10. Rights of data subjects
When your personal data is collected, you have the following rights:

  • Right of access, Art. 15 GDPR: The data subject has the right under Art. 15 (1) GDPR to obtain confirmation as to whether personal data concerning them is being processed. If so, they have a right to access this personal data and the additional information listed in Art. 15 (1) lit. a–h GDPR.
  • Right to rectification, Art. 16 GDPR: If the personal data is inaccurate or incomplete in view of the purposes of processing, there is a right under Art. 16 GDPR to request rectification or completion of personal data.
  • Right to erasure, Art. 17 GDPR: Under Art. 17 (1) GDPR, there is a right to request the erasure of personal data if the processing of such data is unlawful for one of the reasons stated in this provision. However, deletion cannot be requested if further processing is necessary in the cases of Art. 17 (3) GDPR, e.g., to comply with legal obligations.
  • Right to restriction of processing, Art. 18 GDPR: Under the conditions of Art. 18 (1) lit. a–d GDPR, the data subject has the option to request the restriction of processing (blocking).
  • Right to data portability, Art. 20 GDPR: Data subjects have the right to receive their personal data, which they have provided to Craftview Software GmbH and which is processed by Craftview Software GmbH on the basis of consent or a contract, in a commonly used, machine-readable format. This right is subject, inter alia, to technical feasibility.
  • Right to object, Art. 21 GDPR: Data subjects have the right to object to the processing of their personal data, which is based on a balancing of interests (Art. 6 (1) lit. f GDPR), taking into account the provisions of Art. 21 GDPR.
    If the objection relates to direct marketing, data processing will no longer take place for this purpose. In other cases, processing may continue despite the objection only if compelling legitimate grounds for the processing outweigh the interests, rights, and freedoms of the data subject or if the processing serves to establish, exercise, or defend legal claims.

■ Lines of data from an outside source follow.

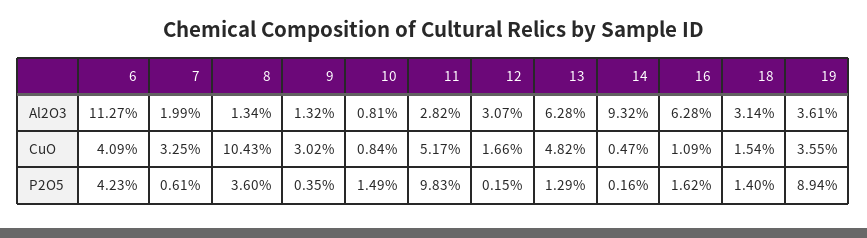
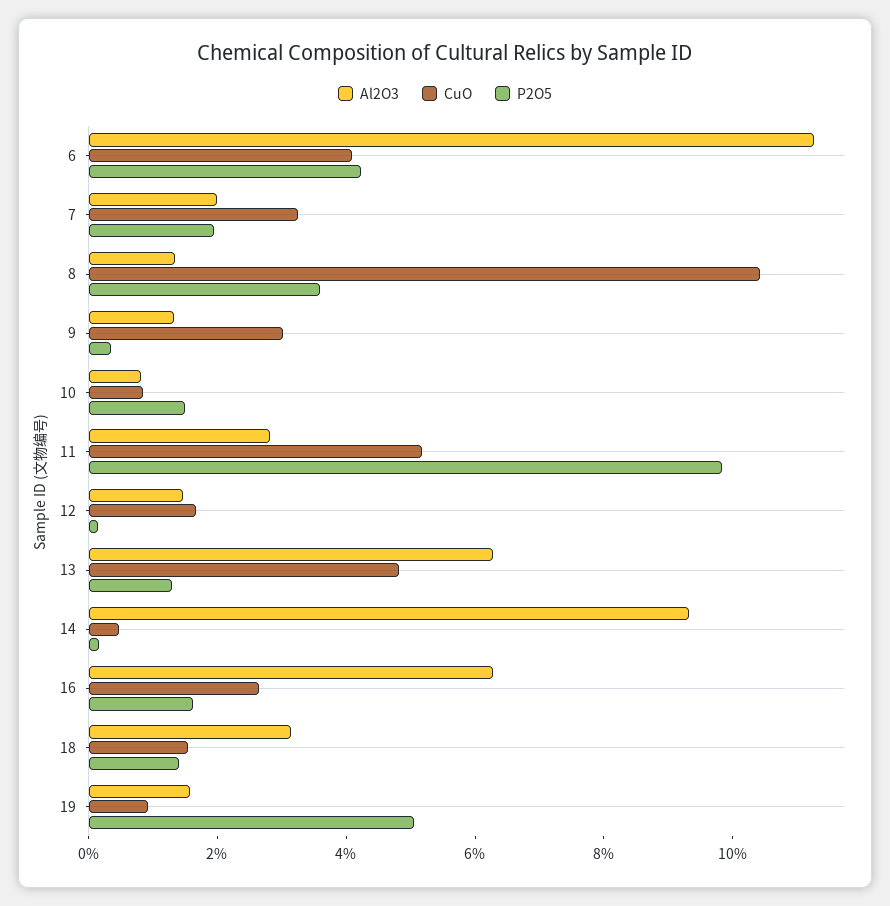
Al2O3, 12: 3.07 -> 1.5
Al2O3, 19: 3.61 -> 1.5
CuO, 16: 1.09 -> 2.5
CuO, 19: 3.55 -> 1
P2O5, 7: 0.61 -> 2
P2O5, 19: 8.94 -> 5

11. Right of withdrawal in the case of consent
Furthermore, consent given can be amended or completely withdrawn at any time and without giving reasons, with effect for the future. The lawfulness of processing carried out on the basis of your consent until any withdrawal remains unaffected.
You may send the withdrawal either by post to Mainzer Landstr.178-190, D-60327 Frankfurt a. Main, Germany, or by e-mail () to Craftview Software GmbH. You will not incur any additional costs other than the basic rates.

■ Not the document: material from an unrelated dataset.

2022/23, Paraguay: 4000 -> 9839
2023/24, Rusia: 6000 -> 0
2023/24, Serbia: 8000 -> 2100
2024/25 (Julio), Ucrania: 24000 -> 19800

12. Right to lodge a complaint with the supervisory authority
You have the right to lodge a complaint with a supervisory authority for data protection. The contact details of the supervisory authority responsible for us can be found in section 3 of this document.

13. Obligation to provide personal data
An obligation to provide certain personal data arises from contracts concluded or to be concluded, insofar as performance of the contract cannot take place without the provision of the data. In addition, legal obligations may require us to collect/process certain data.
If data required for a contract is not provided, the contract cannot be concluded.
If data must be provided due to legal obligations, the associated service cannot be rendered without provision of the data.

In the context of your application, you must provide those personal data required to carry out the application procedure and to assess suitability. Without this data, we will not be able to carry out the application procedure and make a decision regarding the establishment of an employment relationship.

14. Automated decision-making or profiling
Craftview Software GmbH does not engage in automated decision-making on a case-by-case basis, including profiling, pursuant to Art. 22 GDPR.